# [Required work]
Each entry in the listing below should be restated word for word.

# [Records shown]
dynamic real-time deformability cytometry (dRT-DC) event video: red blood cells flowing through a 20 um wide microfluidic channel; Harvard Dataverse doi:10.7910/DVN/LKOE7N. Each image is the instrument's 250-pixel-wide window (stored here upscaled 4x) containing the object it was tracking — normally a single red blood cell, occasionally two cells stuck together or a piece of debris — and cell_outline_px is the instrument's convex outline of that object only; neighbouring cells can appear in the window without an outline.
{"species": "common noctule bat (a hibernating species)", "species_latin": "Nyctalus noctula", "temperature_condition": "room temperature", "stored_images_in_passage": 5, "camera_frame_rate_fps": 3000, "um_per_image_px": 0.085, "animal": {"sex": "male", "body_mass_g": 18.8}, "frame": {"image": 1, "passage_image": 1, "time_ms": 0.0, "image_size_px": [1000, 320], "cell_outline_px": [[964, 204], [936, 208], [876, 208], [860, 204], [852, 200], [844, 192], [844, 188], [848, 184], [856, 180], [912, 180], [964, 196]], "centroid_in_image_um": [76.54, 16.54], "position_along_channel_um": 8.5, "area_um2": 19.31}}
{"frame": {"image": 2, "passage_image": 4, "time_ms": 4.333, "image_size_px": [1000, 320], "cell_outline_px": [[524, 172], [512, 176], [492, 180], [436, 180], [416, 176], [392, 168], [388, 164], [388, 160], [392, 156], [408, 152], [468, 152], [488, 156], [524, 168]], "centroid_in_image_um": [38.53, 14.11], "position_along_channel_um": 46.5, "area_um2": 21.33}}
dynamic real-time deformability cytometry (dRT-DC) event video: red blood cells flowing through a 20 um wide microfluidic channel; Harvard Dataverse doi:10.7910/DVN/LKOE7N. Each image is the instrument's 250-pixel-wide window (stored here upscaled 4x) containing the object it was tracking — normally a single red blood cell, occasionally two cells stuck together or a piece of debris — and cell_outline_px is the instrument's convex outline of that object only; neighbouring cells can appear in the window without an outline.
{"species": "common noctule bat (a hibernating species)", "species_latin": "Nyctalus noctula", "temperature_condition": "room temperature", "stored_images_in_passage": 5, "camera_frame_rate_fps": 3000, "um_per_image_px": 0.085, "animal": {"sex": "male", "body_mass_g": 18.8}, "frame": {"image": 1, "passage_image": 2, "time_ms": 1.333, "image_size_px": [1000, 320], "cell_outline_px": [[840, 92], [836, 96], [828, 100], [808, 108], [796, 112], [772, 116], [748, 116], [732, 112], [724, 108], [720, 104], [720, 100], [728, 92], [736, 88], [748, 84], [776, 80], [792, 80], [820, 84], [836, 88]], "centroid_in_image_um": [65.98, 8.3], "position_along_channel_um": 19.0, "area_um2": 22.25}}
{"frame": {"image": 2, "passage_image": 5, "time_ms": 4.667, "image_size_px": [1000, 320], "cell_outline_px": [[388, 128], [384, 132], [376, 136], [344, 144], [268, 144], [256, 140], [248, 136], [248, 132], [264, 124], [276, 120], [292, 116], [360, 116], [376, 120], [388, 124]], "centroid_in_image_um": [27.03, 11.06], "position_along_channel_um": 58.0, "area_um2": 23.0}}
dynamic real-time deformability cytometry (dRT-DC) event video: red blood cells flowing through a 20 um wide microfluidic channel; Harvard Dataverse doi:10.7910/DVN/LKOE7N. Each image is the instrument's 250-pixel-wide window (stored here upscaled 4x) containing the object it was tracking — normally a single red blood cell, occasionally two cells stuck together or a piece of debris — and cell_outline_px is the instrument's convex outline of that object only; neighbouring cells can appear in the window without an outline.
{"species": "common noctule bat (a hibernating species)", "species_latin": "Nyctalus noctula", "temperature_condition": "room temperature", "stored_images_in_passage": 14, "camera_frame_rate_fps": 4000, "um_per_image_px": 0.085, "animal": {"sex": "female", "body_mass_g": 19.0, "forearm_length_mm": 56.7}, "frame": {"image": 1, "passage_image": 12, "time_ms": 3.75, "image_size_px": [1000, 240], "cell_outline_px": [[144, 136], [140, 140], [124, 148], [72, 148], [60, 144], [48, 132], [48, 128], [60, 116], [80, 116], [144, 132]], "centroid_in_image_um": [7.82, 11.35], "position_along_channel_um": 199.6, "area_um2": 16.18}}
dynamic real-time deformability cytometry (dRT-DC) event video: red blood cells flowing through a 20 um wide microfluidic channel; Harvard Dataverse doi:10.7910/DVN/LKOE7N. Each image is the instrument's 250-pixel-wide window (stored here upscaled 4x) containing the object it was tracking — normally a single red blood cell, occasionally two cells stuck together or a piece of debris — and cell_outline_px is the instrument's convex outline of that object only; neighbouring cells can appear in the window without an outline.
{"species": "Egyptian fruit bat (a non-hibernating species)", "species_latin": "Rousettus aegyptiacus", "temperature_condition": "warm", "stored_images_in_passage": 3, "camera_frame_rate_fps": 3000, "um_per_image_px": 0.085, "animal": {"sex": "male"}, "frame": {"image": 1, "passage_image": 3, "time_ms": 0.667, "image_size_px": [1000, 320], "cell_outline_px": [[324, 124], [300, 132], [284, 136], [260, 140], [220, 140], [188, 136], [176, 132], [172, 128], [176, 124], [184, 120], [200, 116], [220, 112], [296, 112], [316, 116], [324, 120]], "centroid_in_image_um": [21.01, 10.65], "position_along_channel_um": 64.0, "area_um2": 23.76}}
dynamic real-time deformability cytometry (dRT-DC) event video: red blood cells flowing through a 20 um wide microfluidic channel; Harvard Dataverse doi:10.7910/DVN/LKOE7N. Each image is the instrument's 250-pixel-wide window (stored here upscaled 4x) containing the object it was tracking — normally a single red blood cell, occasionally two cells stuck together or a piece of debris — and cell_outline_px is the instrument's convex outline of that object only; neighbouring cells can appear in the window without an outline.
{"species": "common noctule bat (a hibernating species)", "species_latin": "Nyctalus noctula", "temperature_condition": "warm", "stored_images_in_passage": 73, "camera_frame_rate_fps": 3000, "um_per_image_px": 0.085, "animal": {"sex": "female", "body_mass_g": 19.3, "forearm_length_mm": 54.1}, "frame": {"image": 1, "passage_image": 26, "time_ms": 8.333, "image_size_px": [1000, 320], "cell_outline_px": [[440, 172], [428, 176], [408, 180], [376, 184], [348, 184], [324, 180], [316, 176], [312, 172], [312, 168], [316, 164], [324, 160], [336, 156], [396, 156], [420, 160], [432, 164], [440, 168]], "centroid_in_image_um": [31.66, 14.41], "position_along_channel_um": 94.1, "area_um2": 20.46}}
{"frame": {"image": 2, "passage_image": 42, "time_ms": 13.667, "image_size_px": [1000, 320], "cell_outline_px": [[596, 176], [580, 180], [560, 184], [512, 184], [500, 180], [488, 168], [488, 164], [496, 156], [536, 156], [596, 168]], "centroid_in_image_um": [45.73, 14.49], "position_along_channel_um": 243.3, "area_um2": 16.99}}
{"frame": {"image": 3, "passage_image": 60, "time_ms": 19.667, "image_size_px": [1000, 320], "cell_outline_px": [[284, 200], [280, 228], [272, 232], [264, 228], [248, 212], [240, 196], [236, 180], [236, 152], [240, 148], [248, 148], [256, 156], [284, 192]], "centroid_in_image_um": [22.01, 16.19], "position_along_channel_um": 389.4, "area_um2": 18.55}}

# [Worked answer]
dynamic real-time deformability cytometry (dRT-DC) event video: red blood cells flowing through a 20 um wide microfluidic channel; Harvard Dataverse doi:10.7910/DVN/LKOE7N. Each image is the instrument's 250-pixel-wide window (stored here upscaled 4x) containing the object it was tracking — normally a single red blood cell, occasionally two cells stuck together or a piece of debris — and cell_outline_px is the instrument's convex outline of that object only; neighbouring cells can appear in the window without an outline.
{"species": "common noctule bat (a hibernating species)", "species_latin": "Nyctalus noctula", "temperature_condition": "room temperature", "stored_images_in_passage": 5, "camera_frame_rate_fps": 3000, "um_per_image_px": 0.085, "animal": {"sex": "male", "body_mass_g": 18.8}, "frame": {"image": 1, "passage_image": 1, "time_ms": 0.0, "image_size_px": [1000, 320], "cell_outline_px": [[964, 204], [936, 208], [876, 208], [860, 204], [852, 200], [844, 192], [844, 188], [848, 184], [856, 180], [912, 180], [964, 196]], "centroid_in_image_um": [76.54, 16.54], "position_along_channel_um": 8.5, "area_um2": 19.31}}
{"frame": {"image": 2, "passage_image": 4, "time_ms": 4.333, "image_size_px": [1000, 320], "cell_outline_px": [[524, 172], [512, 176], [492, 180], [436, 180], [416, 176], [392, 168], [388, 164], [388, 160], [392, 156], [408, 152], [468, 152], [488, 156], [524, 168]], "centroid_in_image_um": [38.53, 14.11], "position_along_channel_um": 46.5, "area_um2": 21.33}}
dynamic real-time deformability cytometry (dRT-DC) event video: red blood cells flowing through a 20 um wide microfluidic channel; Harvard Dataverse doi:10.7910/DVN/LKOE7N. Each image is the instrument's 250-pixel-wide window (stored here upscaled 4x) containing the object it was tracking — normally a single red blood cell, occasionally two cells stuck together or a piece of debris — and cell_outline_px is the instrument's convex outline of that object only; neighbouring cells can appear in the window without an outline.
{"species": "common noctule bat (a hibernating species)", "species_latin": "Nyctalus noctula", "temperature_condition": "room temperature", "stored_images_in_passage": 5, "camera_frame_rate_fps": 3000, "um_per_image_px": 0.085, "animal": {"sex": "male", "body_mass_g": 18.8}, "frame": {"image": 1, "passage_image": 2, "time_ms": 1.333, "image_size_px": [1000, 320], "cell_outline_px": [[840, 92], [836, 96], [828, 100], [808, 108], [796, 112], [772, 116], [748, 116], [732, 112], [724, 108], [720, 104], [720, 100], [728, 92], [736, 88], [748, 84], [776, 80], [792, 80], [820, 84], [836, 88]], "centroid_in_image_um": [65.98, 8.3], "position_along_channel_um": 19.0, "area_um2": 22.25}}
{"frame": {"image": 2, "passage_image": 5, "time_ms": 4.667, "image_size_px": [1000, 320], "cell_outline_px": [[388, 128], [384, 132], [376, 136], [344, 144], [268, 144], [256, 140], [248, 136], [248, 132], [264, 124], [276, 120], [292, 116], [360, 116], [376, 120], [388, 124]], "centroid_in_image_um": [27.03, 11.06], "position_along_channel_um": 58.0, "area_um2": 23.0}}
dynamic real-time deformability cytometry (dRT-DC) event video: red blood cells flowing through a 20 um wide microfluidic channel; Harvard Dataverse doi:10.7910/DVN/LKOE7N. Each image is the instrument's 250-pixel-wide window (stored here upscaled 4x) containing the object it was tracking — normally a single red blood cell, occasionally two cells stuck together or a piece of debris — and cell_outline_px is the instrument's convex outline of that object only; neighbouring cells can appear in the window without an outline.
{"species": "common noctule bat (a hibernating species)", "species_latin": "Nyctalus noctula", "temperature_condition": "room temperature", "stored_images_in_passage": 14, "camera_frame_rate_fps": 4000, "um_per_image_px": 0.085, "animal": {"sex": "female", "body_mass_g": 19.0, "forearm_length_mm": 56.7}, "frame": {"image": 1, "passage_image": 12, "time_ms": 3.75, "image_size_px": [1000, 240], "cell_outline_px": [[144, 136], [140, 140], [124, 148], [72, 148], [60, 144], [48, 132], [48, 128], [60, 116], [80, 116], [144, 132]], "centroid_in_image_um": [7.82, 11.35], "position_along_channel_um": 199.6, "area_um2": 16.18}}
dynamic real-time deformability cytometry (dRT-DC) event video: red blood cells flowing through a 20 um wide microfluidic channel; Harvard Dataverse doi:10.7910/DVN/LKOE7N. Each image is the instrument's 250-pixel-wide window (stored here upscaled 4x) containing the object it was tracking — normally a single red blood cell, occasionally two cells stuck together or a piece of debris — and cell_outline_px is the instrument's convex outline of that object only; neighbouring cells can appear in the window without an outline.
{"species": "Egyptian fruit bat (a non-hibernating species)", "species_latin": "Rousettus aegyptiacus", "temperature_condition": "warm", "stored_images_in_passage": 3, "camera_frame_rate_fps": 3000, "um_per_image_px": 0.085, "animal": {"sex": "male"}, "frame": {"image": 1, "passage_image": 3, "time_ms": 0.667, "image_size_px": [1000, 320], "cell_outline_px": [[324, 124], [300, 132], [284, 136], [260, 140], [220, 140], [188, 136], [176, 132], [172, 128], [176, 124], [184, 120], [200, 116], [220, 112], [296, 112], [316, 116], [324, 120]], "centroid_in_image_um": [21.01, 10.65], "position_along_channel_um": 64.0, "area_um2": 23.76}}
dynamic real-time deformability cytometry (dRT-DC) event video: red blood cells flowing through a 20 um wide microfluidic channel; Harvard Dataverse doi:10.7910/DVN/LKOE7N. Each image is the instrument's 250-pixel-wide window (stored here upscaled 4x) containing the object it was tracking — normally a single red blood cell, occasionally two cells stuck together or a piece of debris — and cell_outline_px is the instrument's convex outline of that object only; neighbouring cells can appear in the window without an outline.
{"species": "common noctule bat (a hibernating species)", "species_latin": "Nyctalus noctula", "temperature_condition": "warm", "stored_images_in_passage": 73, "camera_frame_rate_fps": 3000, "um_per_image_px": 0.085, "animal": {"sex": "female", "body_mass_g": 19.3, "forearm_length_mm": 54.1}, "frame": {"image": 1, "passage_image": 26, "time_ms": 8.333, "image_size_px": [1000, 320], "cell_outline_px": [[440, 172], [428, 176], [408, 180], [376, 184], [348, 184], [324, 180], [316, 176], [312, 172], [312, 168], [316, 164], [324, 160], [336, 156], [396, 156], [420, 160], [432, 164], [440, 168]], "centroid_in_image_um": [31.66, 14.41], "position_along_channel_um": 94.1, "area_um2": 20.46}}
{"frame": {"image": 2, "passage_image": 42, "time_ms": 13.667, "image_size_px": [1000, 320], "cell_outline_px": [[596, 176], [580, 180], [560, 184], [512, 184], [500, 180], [488, 168], [488, 164], [496, 156], [536, 156], [596, 168]], "centroid_in_image_um": [45.73, 14.49], "position_along_channel_um": 243.3, "area_um2": 16.99}}
{"frame": {"image": 3, "passage_image": 60, "time_ms": 19.667, "image_size_px": [1000, 320], "cell_outline_px": [[284, 200], [280, 228], [272, 232], [264, 228], [248, 212], [240, 196], [236, 180], [236, 152], [240, 148], [248, 148], [256, 156], [284, 192]], "centroid_in_image_um": [22.01, 16.19], "position_along_channel_um": 389.4, "area_um2": 18.55}}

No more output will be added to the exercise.